Die Ungleichheit der Menschen  wird uns seit Kindertagen eingetrichtert. Jeder Mensch ist verschieden. Besonders der große Verein der Geschichtenerzähler macht sich stark für die These, dass jedes Leben ob seiner Einzigartigkeit schützenswert ist. Gehen wir im Folgenden von einem gesunden, vollständig entwickelten und einigermaßen selbstständig denkenden Leben aus. Dieses Leben sucht sich irgendwann einen Beruf und wird Busfahrer oder Koch, Anwalt oder Arzt. Oder Künstler. Gerade Vertreter dieser Lebensgruppe schrien in den letzten Wochen verstärkt nach Gleichberechtigung.

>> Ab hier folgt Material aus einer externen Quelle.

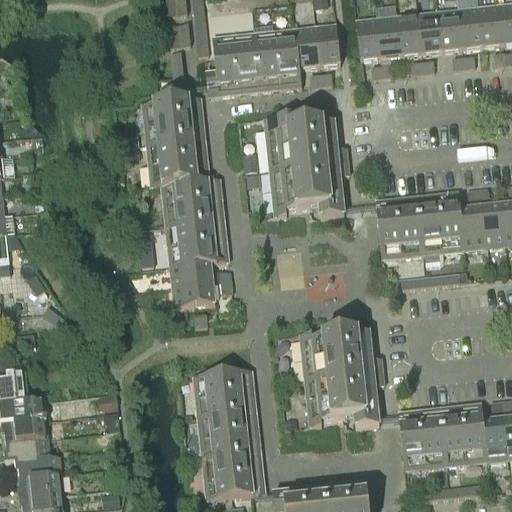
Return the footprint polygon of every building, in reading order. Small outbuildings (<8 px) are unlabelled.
[(165,0),(164,0),(166,11),(176,10),(174,0),(165,0)] [(174,0),(176,10),(186,9),(184,0),(174,0)] [(326,0),(312,0),(313,9),(327,8),(326,0)] [(205,17),(204,7),(194,8),(195,18),(205,17)] [(186,9),(176,10),(177,21),(187,19),(186,9)] [(511,9),(498,11),(502,52),(511,50),(511,9)] [(176,10),(166,11),(167,22),(177,21),(176,10)] [(502,52),(498,11),(477,13),(482,54),(502,52)] [(477,13),(457,16),(462,56),(482,54),(477,13)] [(462,56),(457,16),(437,18),(441,58),(462,56)] [(195,18),(196,29),(206,28),(205,17),(195,18)] [(437,18),(417,20),(421,60),(441,58),(437,18)] [(421,60),(417,20),(396,22),(401,63),(421,60)] [(396,22),(376,24),(381,65),(401,63),(396,22)] [(360,67),(381,65),(376,24),(355,27),(360,67)] [(206,28),(196,29),(197,40),(207,39),(206,28)] [(179,41),(189,40),(188,29),(178,31),(179,41)] [(315,33),(319,73),(340,71),(335,30),(315,33)] [(179,41),(178,31),(168,32),(169,42),(179,41)] [(315,33),(294,35),(298,75),(299,75),(319,73),(315,33)] [(301,93),(299,75),(298,75),(294,35),(212,44),(218,102),(301,93)] [(197,40),(198,51),(208,50),(207,39),(197,40)] [(179,41),(180,52),(190,51),(189,40),(179,41)] [(169,42),(170,53),(180,52),(179,41),(169,42)] [(208,50),(198,51),(200,61),(209,60),(208,50)] [(172,70),(182,69),(181,58),(171,59),(172,70)] [(511,58),(503,60),(504,70),(511,68),(511,58)] [(493,71),(504,70),(503,60),(492,61),(493,71)] [(473,63),(463,64),(464,74),(474,73),(473,63)] [(453,75),(464,74),(463,64),(452,65),(453,75)] [(433,67),(422,68),(423,78),(434,77),(433,67)] [(412,79),(423,78),(422,68),(411,70),(412,79)] [(172,70),(173,81),(183,80),(182,69),(172,70)] [(392,72),(381,73),(383,83),(393,81),(392,72)] [(372,84),(383,83),(381,73),(371,74),(372,84)] [(173,81),(174,92),(184,91),(183,80),(173,81)] [(331,80),(320,81),(321,91),(332,90),(331,80)] [(310,92),(321,91),(320,81),(309,82),(310,92)] [(185,102),(184,91),(174,92),(175,103),(185,102)] [(161,192),(170,274),(210,269),(210,270),(228,268),(219,185),(209,186),(200,104),(142,110),(151,193),(161,192)] [(264,125),(267,156),(274,223),(286,222),(286,217),(343,211),(340,183),(348,182),(345,154),(337,155),(334,127),(299,131),(298,121),(264,125)] [(138,142),(117,144),(118,155),(139,153),(138,142)] [(118,156),(119,166),(140,163),(139,154),(118,156)] [(255,159),(242,161),(244,178),(257,176),(255,159)] [(259,180),(246,181),(247,193),(260,192),(259,180)] [(488,195),(477,196),(478,206),(489,205),(488,195)] [(467,207),(478,206),(477,196),(466,197),(467,207)] [(459,216),(460,216),(458,198),(375,207),(381,265),(464,256),(459,216)] [(6,203),(1,203),(0,203),(0,222),(8,221),(6,203)] [(511,210),(500,212),(504,252),(511,251),(511,210)] [(504,252),(500,212),(480,214),(484,254),(504,252)] [(480,214),(460,216),(459,216),(464,256),(484,254),(480,214)] [(11,221),(8,221),(0,222),(0,241),(5,241),(13,240),(11,221)] [(138,241),(137,241),(138,253),(139,253),(151,252),(150,240),(138,241)] [(0,270),(9,269),(5,241),(0,241),(0,270)] [(212,290),(210,270),(210,269),(170,274),(172,294),(212,290)] [(219,279),(220,290),(230,288),(229,278),(219,279)] [(460,289),(467,288),(466,278),(459,279),(460,289)] [(448,280),(449,290),(460,289),(458,279),(448,280)] [(35,280),(26,286),(36,301),(45,295),(35,280)] [(438,291),(449,290),(448,280),(437,281),(438,291)] [(438,291),(437,281),(426,283),(427,293),(438,291)] [(416,294),(427,293),(426,283),(415,284),(416,294)] [(415,284),(404,285),(405,295),(416,294),(415,284)] [(393,286),(395,296),(405,295),(404,285),(393,286)] [(231,299),(230,288),(220,290),(221,301),(231,299)] [(212,290),(172,294),(174,315),(214,311),(212,290)] [(47,312),(42,320),(58,332),(64,325),(47,312)] [(194,334),(207,332),(206,322),(193,323),(194,334)] [(321,427),(378,421),(375,393),(383,392),(380,364),(372,365),(369,337),(312,344),(311,339),(299,340),(309,433),(321,432),(321,427)] [(33,340),(23,341),(25,354),(35,352),(33,340)] [(13,355),(25,354),(23,341),(12,342),(13,355)] [(54,389),(66,388),(65,376),(52,377),(54,389)] [(264,500),(262,480),(251,377),(193,383),(206,507),(264,500)] [(0,412),(28,410),(28,409),(25,380),(7,382),(7,388),(0,388),(0,412)] [(115,400),(98,401),(99,416),(116,414),(115,400)] [(511,411),(511,406),(501,407),(502,417),(511,416),(511,411)] [(0,425),(1,431),(45,427),(43,407),(28,409),(28,410),(0,412),(0,425)] [(491,418),(502,417),(501,407),(490,408),(491,418)] [(404,476),(487,468),(482,427),(483,427),(481,409),(398,418),(404,476)] [(295,424),(285,425),(286,433),(296,432),(295,424)] [(511,424),(503,425),(507,465),(511,464),(511,424)] [(503,425),(483,427),(482,427),(487,468),(507,465),(503,425)] [(3,450),(48,445),(45,427),(1,431),(3,450)] [(50,464),(49,463),(48,445),(3,450),(5,469),(14,468),(50,464)] [(16,486),(61,482),(59,462),(49,463),(50,464),(14,468),(16,486)] [(18,505),(63,500),(61,482),(16,486),(18,505)] [(282,499),(283,511),(367,511),(366,489),(338,492),(337,484),(309,487),(310,496),(282,499)] [(470,492),(471,502),(482,501),(481,491),(470,492)] [(460,503),(471,502),(470,492),(459,493),(460,503)] [(459,493),(448,494),(449,504),(460,503),(459,493)] [(449,504),(448,494),(438,495),(439,505),(449,504)] [(438,495),(427,496),(428,506),(439,505),(438,495)] [(428,506),(427,496),(416,497),(417,507),(428,506)] [(118,499),(102,501),(102,511),(110,511),(119,511),(118,499)] [(18,511),(64,511),(63,500),(18,505),(18,511)]
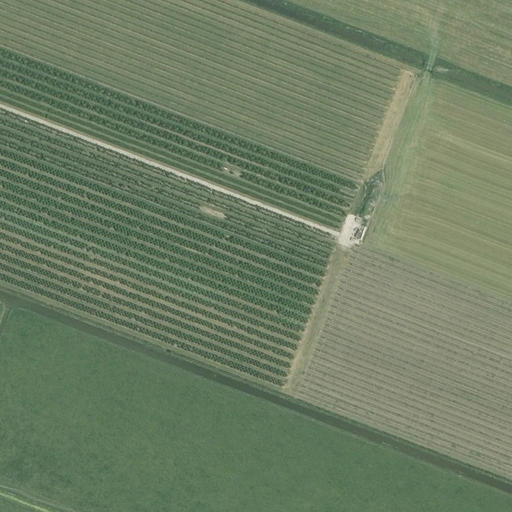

Nun habe ich mich ausführlich mit Sachverständigen aus meiner Nachbarschaft darüber unterhalten. Viele Künstler fühlen sich ungleich behandelt. Da bekommt doch der eine einen Preis, der eigentlich einem selber zugestanden hätte. Oder wieso hat jetzt der einen Galeristen und nicht man selbst? Oder wieso verkauft der soviel? Dies ist aber ein geschlechtsunabhängiges Verhalten, handelt es sich schlichtweg um Neid, gallebitter und in Reinform. Da das offene Praktizieren der Neidigkeit eine im Weiblichen tief verwurzeltet Eigenschaft ist, entsteht aus diesem Neid schnell der laute Aufschrei von der Ungleichbehandlung der Frau. Manch ein Herr Baselitz glaubt in guter Absicht, die ich ihm hiermit unterstelle, die Debatte billig provozierend anzuheizen, indem er öffentlich sagt: „Frauen malen nicht so gut.“ (SPIEGEL 4/13). Er kann sie aber trotzdem gut leiden und ich ihn auch, so ein kleiner Witz unter Freunden, nun, Sie wissen schon knick knack. Laut SPIEGEL 12/13 darf der Herrenwitz ja nun auch im Bereich der Kunst als solcher offen getragen werden. Viel entscheidender ist die Tatsache, dass jene Künstlerinnen, die laut nach Aufmerksamkeit schreien und Equalität fordern, keiner meiner Nachbarn kennt, bzw. es auch keinen interessiert, ob diese Damen übergroße bunte Pezzi-Bälle als Kunst in den öffentlichen Raum hängen, wie die Malerin Grosse aus Berlin. Oder war es Hamburg?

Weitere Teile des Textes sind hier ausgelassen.